▸ Actions to take:
A – Retype everything in the Victory Day discussion summary from "As part of the" down to "of speakers below.".
B – In one to three sentences, explain why the Victory Day discussion summary calls the victory over Nazism important, as its section "WHY IS THIS IMPORTANT?" states.
C – Proceed with the Victory Day discussion summary from the point at which it stops.

NEVER AGAIN, OR WE CAN REPEAT IT?

As part of the public program of the Past / Future / Art project, curator Oksana Dovgopolova met with the director of the Ukrainian Institute of National Remembrance Anton Drobovych to talk about the most important symbolic event of the 20th century — Victory Day over Nazism, and how the memory of the war is reflected in modern Ukrainian society. Read the key thoughts of speakers below.

WHY IS THIS IMPORTANT?

The victory over Nazism was the starting point of the project of modern Europe built on the idea of the value of human life and dignity. After the Second World War, it became clear that any ideology based on superhuman values — race, party, etc. — could lead to catastrophe. The concept of a crime against humanity was formulated, and subsequently, conventions on the crime of genocide were adopted. This is a crucial layer of meaning that must be kept in mind when we speak about the causes of the events of May 1945.

It was a victory of several states, which through mistakes and mistrust, came to the idea of uniting efforts to overcome Nazism. A community based on human rights, the need to protect a minority, the need for international efforts to confront the absolute form of evil — all have become common ground in the post-war world.

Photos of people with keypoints
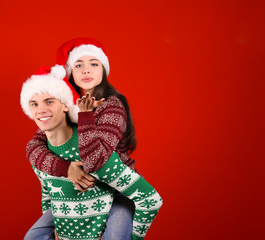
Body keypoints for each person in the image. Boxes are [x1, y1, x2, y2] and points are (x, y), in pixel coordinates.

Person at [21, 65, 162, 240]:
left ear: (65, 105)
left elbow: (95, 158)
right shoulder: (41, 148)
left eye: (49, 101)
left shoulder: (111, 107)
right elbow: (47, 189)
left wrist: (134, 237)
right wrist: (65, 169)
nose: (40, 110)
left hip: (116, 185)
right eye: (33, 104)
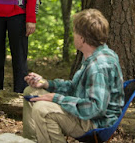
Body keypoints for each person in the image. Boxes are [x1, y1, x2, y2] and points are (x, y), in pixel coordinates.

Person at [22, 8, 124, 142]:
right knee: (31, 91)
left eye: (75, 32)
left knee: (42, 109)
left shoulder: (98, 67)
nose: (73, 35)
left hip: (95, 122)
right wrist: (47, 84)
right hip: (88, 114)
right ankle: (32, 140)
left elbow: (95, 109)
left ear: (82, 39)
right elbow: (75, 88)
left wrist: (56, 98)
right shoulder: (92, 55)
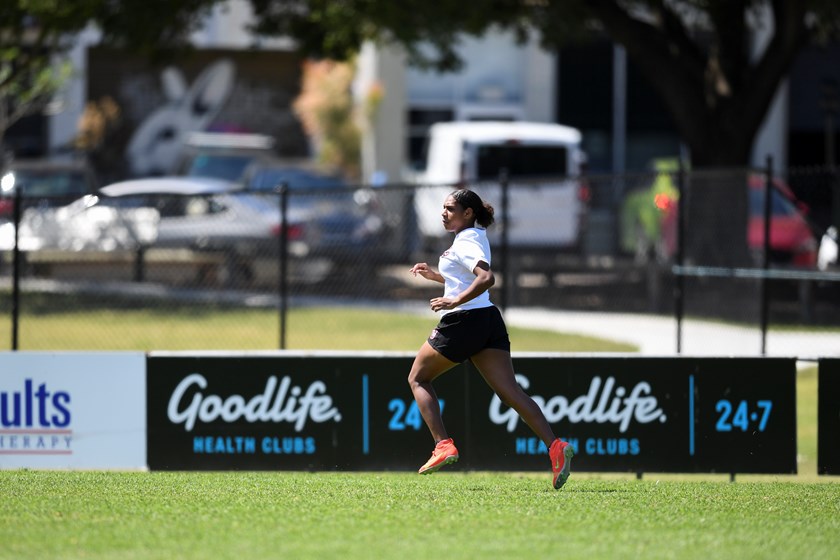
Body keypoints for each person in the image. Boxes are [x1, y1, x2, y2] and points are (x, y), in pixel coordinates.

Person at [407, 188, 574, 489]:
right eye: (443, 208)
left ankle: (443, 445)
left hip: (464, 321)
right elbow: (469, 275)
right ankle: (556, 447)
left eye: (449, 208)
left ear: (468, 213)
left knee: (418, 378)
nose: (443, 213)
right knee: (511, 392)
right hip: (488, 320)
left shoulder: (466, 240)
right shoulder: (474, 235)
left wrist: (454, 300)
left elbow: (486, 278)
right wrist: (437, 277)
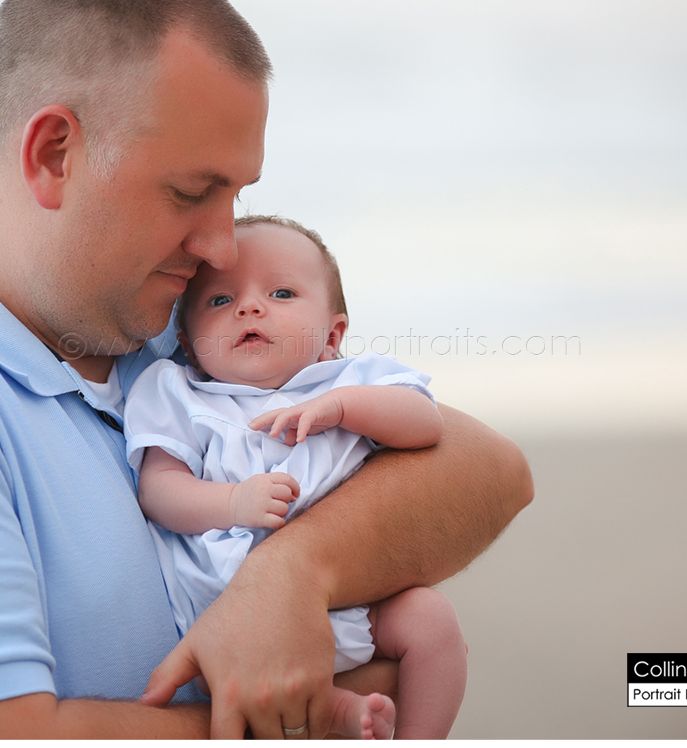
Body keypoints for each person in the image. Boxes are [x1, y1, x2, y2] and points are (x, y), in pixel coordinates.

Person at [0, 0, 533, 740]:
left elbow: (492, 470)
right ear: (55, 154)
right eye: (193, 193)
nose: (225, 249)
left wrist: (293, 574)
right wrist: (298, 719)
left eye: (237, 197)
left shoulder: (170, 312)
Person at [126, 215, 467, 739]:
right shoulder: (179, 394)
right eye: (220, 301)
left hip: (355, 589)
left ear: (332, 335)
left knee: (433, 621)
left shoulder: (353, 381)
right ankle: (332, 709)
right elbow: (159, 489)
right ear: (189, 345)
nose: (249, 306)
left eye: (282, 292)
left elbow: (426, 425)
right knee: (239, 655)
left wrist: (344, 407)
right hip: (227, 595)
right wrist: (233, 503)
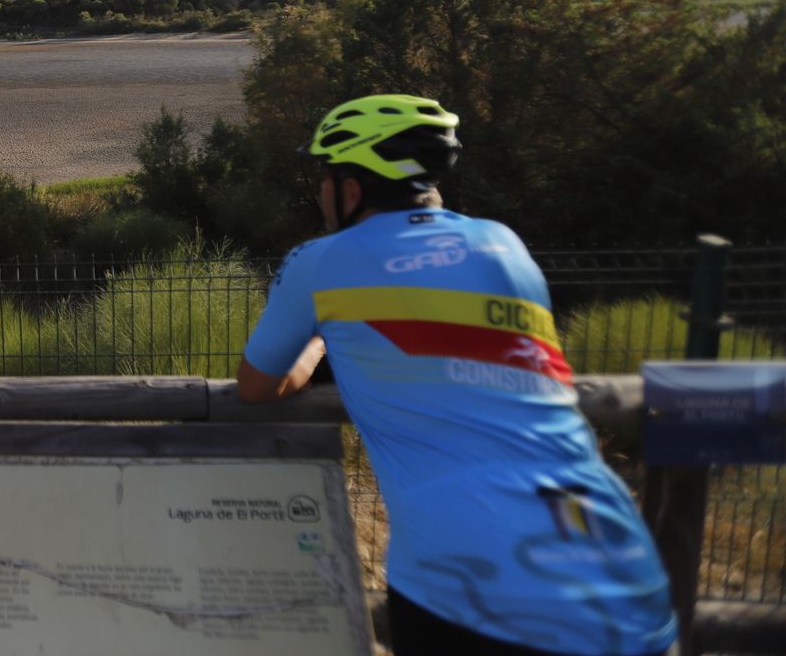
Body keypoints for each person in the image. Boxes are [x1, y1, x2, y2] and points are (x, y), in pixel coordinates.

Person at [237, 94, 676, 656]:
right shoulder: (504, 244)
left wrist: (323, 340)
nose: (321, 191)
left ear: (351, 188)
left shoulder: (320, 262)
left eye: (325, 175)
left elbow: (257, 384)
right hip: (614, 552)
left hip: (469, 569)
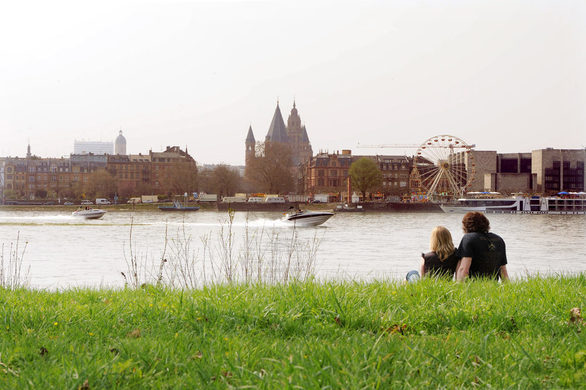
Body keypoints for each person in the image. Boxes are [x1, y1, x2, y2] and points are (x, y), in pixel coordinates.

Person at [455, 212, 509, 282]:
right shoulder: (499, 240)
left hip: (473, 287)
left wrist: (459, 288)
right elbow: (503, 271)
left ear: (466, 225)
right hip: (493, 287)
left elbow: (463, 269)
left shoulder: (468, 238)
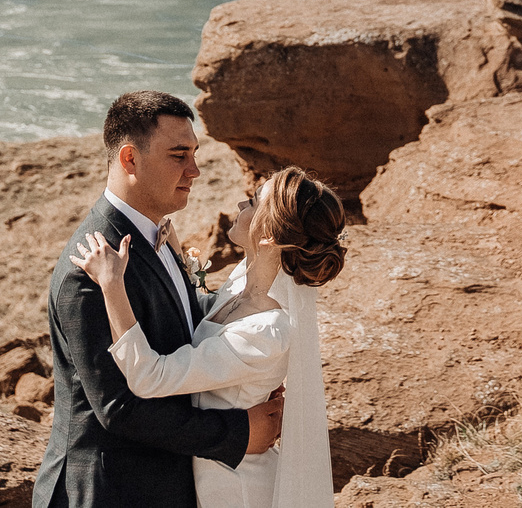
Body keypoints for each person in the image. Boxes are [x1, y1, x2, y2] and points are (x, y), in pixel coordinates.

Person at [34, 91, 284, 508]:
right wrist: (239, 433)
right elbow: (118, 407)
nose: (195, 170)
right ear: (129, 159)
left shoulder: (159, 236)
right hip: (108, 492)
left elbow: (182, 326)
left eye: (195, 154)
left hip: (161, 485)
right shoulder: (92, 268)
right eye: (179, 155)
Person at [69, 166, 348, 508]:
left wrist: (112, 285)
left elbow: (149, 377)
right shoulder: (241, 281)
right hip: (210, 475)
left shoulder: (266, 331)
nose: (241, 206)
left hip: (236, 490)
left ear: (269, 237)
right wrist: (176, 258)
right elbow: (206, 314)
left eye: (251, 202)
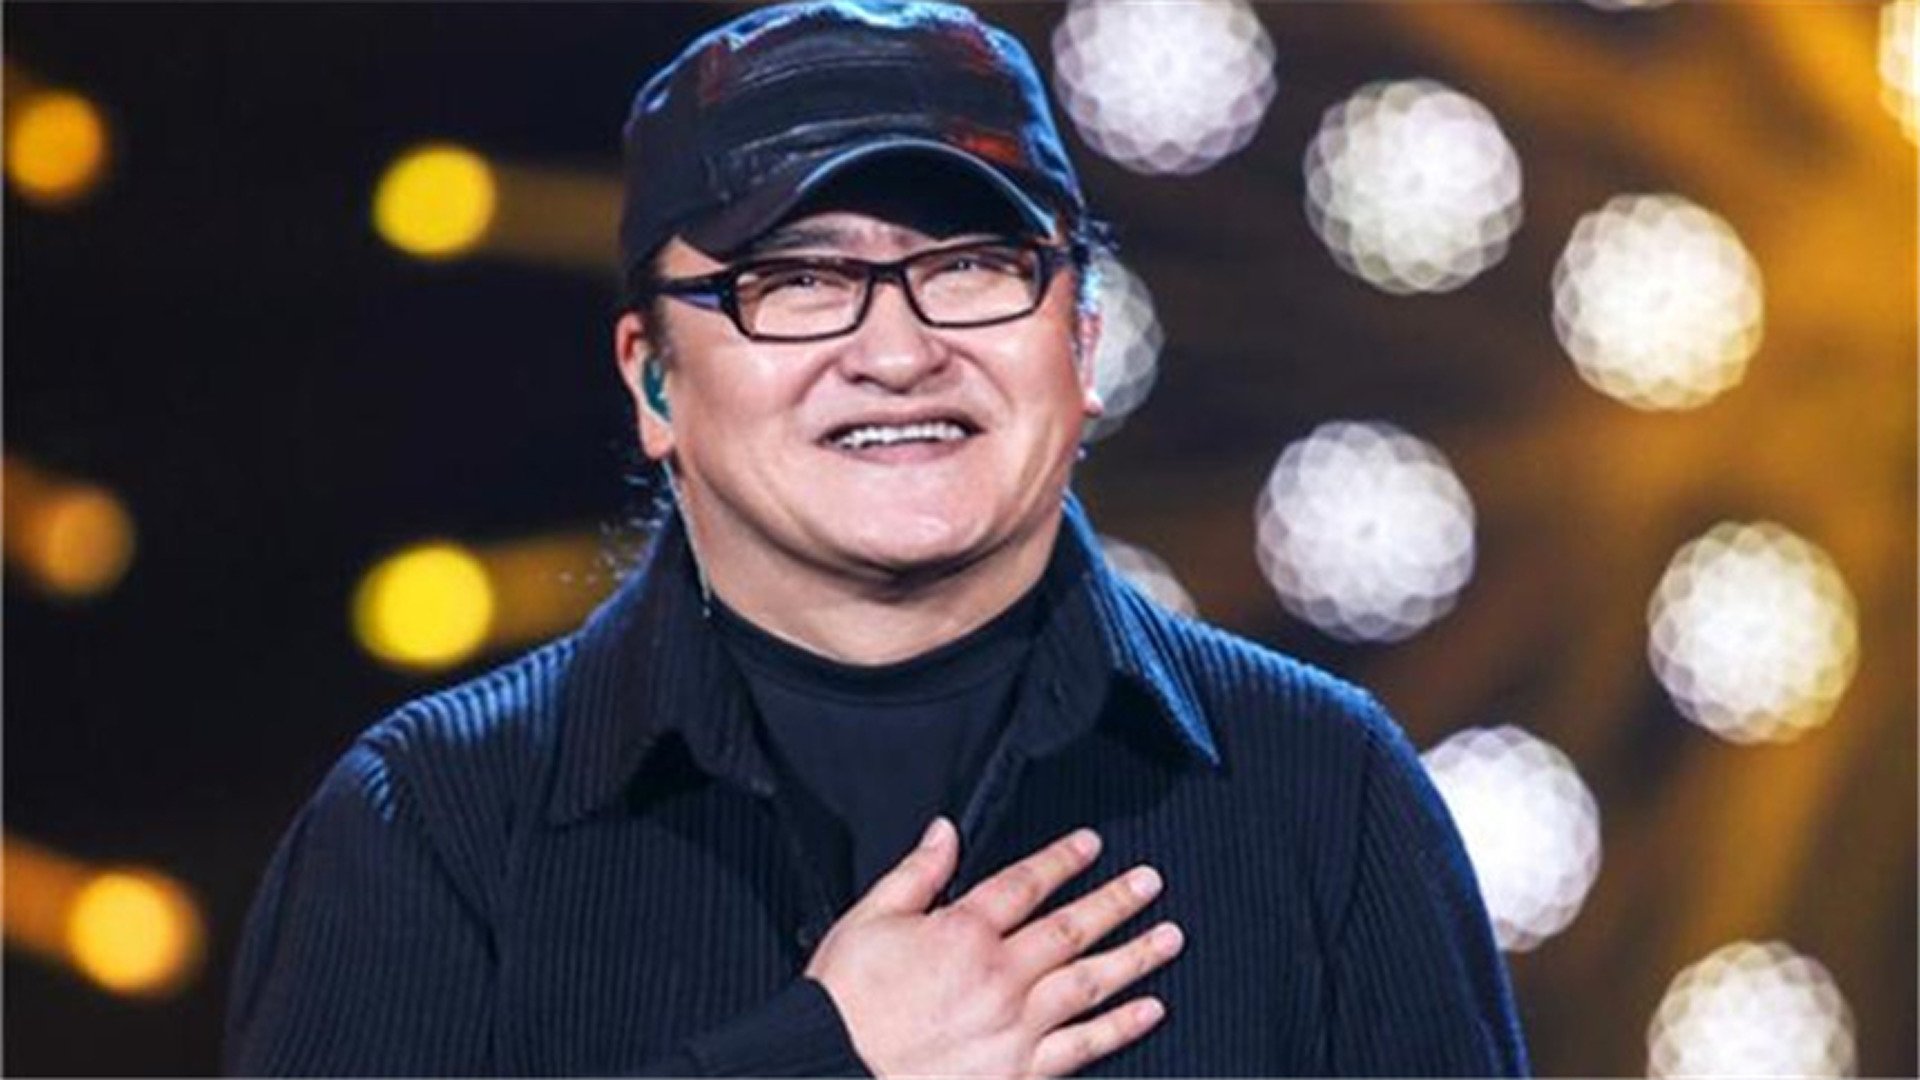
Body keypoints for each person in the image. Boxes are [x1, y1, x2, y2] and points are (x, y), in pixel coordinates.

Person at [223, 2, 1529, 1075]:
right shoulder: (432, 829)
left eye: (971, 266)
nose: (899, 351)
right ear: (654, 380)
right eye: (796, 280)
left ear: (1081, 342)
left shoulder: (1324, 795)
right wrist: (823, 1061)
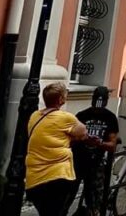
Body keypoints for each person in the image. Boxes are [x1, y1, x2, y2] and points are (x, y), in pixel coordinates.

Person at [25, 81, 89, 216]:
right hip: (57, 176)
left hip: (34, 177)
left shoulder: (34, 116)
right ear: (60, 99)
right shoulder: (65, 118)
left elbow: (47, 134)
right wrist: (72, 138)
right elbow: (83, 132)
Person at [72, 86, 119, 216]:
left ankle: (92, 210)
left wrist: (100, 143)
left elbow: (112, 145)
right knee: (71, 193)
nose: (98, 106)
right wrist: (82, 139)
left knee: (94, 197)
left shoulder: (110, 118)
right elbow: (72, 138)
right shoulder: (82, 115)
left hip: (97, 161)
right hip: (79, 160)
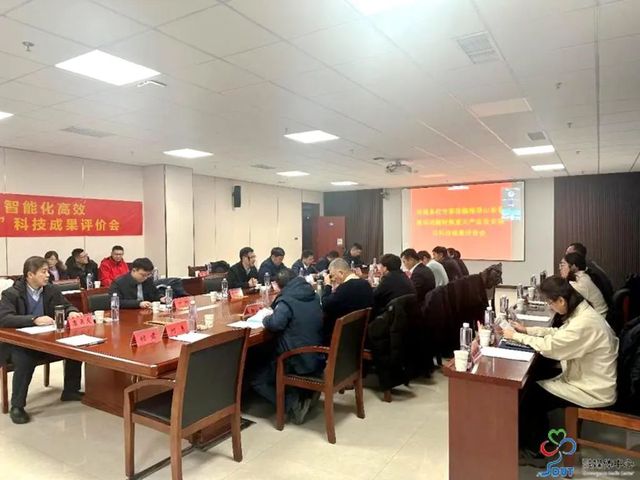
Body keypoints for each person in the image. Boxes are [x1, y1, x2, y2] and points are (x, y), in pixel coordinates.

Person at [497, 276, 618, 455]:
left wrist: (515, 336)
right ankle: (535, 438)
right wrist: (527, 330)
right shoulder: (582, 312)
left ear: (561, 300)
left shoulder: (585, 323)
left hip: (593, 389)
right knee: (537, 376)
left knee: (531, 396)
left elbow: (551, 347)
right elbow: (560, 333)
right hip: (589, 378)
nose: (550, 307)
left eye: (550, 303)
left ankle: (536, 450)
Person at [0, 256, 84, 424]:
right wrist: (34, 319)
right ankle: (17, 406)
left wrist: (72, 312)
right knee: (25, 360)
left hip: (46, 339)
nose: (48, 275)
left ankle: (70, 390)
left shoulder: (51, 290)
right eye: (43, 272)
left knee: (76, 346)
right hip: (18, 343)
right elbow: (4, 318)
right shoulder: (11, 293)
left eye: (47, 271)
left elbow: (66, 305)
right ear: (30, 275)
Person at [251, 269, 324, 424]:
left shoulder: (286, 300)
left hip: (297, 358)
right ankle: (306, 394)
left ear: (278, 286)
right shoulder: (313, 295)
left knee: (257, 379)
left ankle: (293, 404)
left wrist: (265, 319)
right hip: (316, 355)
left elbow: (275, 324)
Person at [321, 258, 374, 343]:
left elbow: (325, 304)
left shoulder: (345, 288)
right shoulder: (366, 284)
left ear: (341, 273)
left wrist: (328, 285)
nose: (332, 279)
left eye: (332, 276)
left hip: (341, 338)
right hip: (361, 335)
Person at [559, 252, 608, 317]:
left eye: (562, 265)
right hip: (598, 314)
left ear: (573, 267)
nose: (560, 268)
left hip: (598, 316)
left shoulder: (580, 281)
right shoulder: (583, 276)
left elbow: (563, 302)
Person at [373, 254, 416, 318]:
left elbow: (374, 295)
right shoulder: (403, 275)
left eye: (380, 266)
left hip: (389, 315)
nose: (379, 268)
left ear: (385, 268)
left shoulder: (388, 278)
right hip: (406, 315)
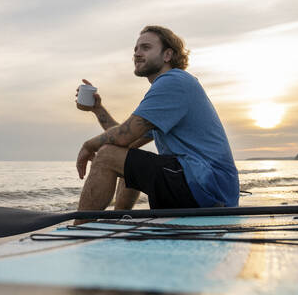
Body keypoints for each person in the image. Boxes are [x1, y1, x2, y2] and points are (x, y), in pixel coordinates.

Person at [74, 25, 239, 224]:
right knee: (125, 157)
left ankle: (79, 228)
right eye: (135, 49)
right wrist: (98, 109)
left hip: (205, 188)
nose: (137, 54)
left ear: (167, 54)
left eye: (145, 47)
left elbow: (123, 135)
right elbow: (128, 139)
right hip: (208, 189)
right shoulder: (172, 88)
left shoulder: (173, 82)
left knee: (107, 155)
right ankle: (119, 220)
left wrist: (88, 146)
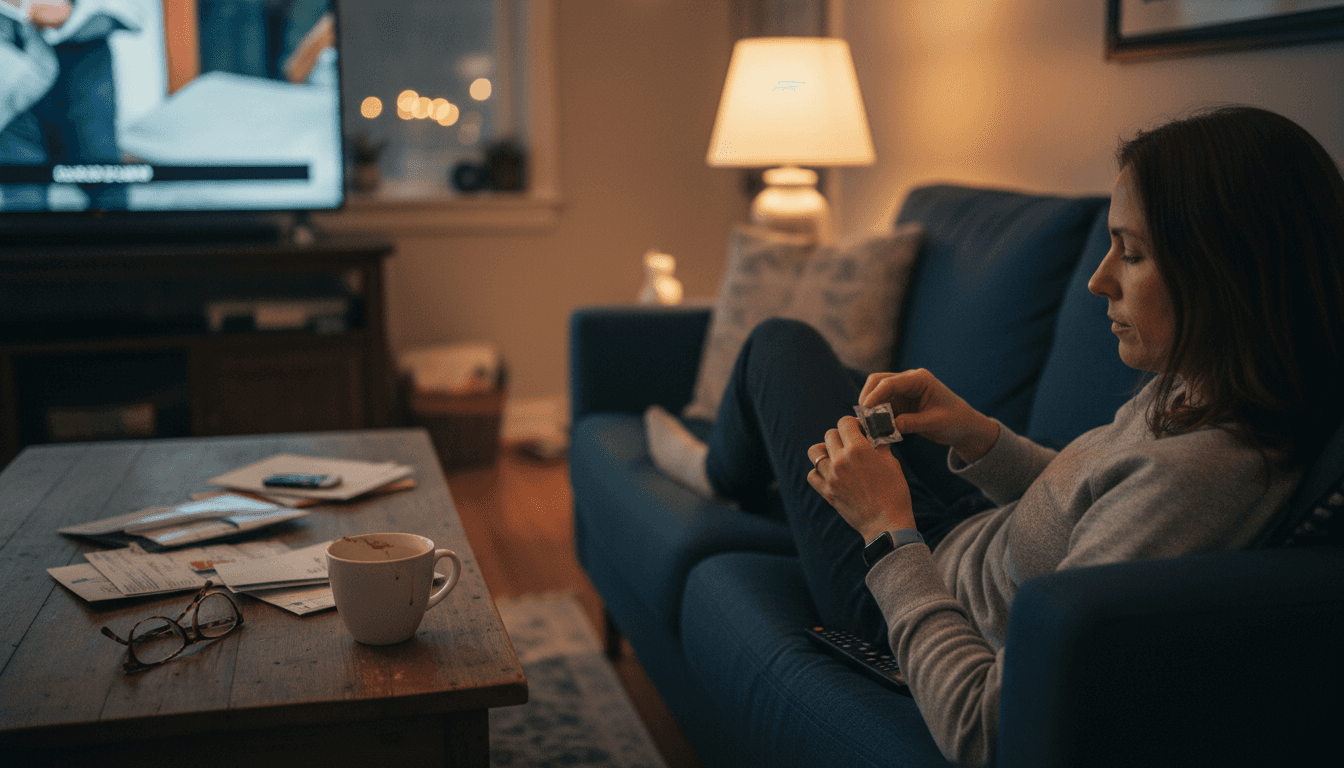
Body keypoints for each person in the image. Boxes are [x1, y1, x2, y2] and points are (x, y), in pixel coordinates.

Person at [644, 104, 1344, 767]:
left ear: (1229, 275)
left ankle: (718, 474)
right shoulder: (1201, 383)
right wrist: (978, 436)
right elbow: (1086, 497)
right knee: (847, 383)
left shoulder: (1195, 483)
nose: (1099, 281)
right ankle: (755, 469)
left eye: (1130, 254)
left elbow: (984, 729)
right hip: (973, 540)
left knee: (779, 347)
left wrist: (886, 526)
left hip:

▸ Response list:
A –
As part of the public program of the Past / Future / Art project, curator Oksana Dovgopolova met with the director of the Ukrainian Institute of National Remembrance Anton Drobovych to talk about the most important symbolic event of the 20th century — Victory Day over Nazism, and how the memory of the war is reflected in modern Ukrainian society. Read the key thoughts of speakers below.

B – The victory over Nazism was the starting point of modern Europe, a project built on the value of human life and dignity. After the Second World War it became clear that any ideology built on superhuman values such as race or party could lead to catastrophe. This understanding led to the concept of a crime against humanity and to conventions on the crime of genocide.

C –
TWO MODELS OF COMMEMORATION

Oksana Dovgopolova

curator of the Past / Future / Art project

Oksana: Many countries have been involved in the common victory gesture, including Germany, despite the difficulties of overcoming its past. It is a glance to the future and understanding that only our daily efforts can turn that future into reality.

But involvement in the victory over Nazism can be felt in a completely different way — as a vision of one’s exceptional nature (“allies are not important”), heroism, for which the whole world should be thankful. The victory in this case is the starting point for an identity, constructed as a glorification of war: sacrificial heroism and a desire to repeat that feat. The past cannot finish — it is constantly present here and now, and the present can be annoying by not resembling the heroic past.

These are two very different value models. Human rights, calling a crime a crime, looking to the future — and the winner’s mission, the cult of heroic death, and the “we can repeat it” attitude.

Anton Drobovych

director of the Ukrainian Institute of National Remembrance

Anton: The official discourse of memory reflects the values of the state. Part of the work of state bodies with collective memory always entails a forming influence. If it is moderate and built on liberal optics, it is one thing — a frank conversation when society says: “Let’s talk about it”. And there are repressive models, as in Russia now, when no one talks to people but simply gives the “correct” answer. Official memory turns to agitation, as in Soviet times — it is actually inertia from the Soviet time.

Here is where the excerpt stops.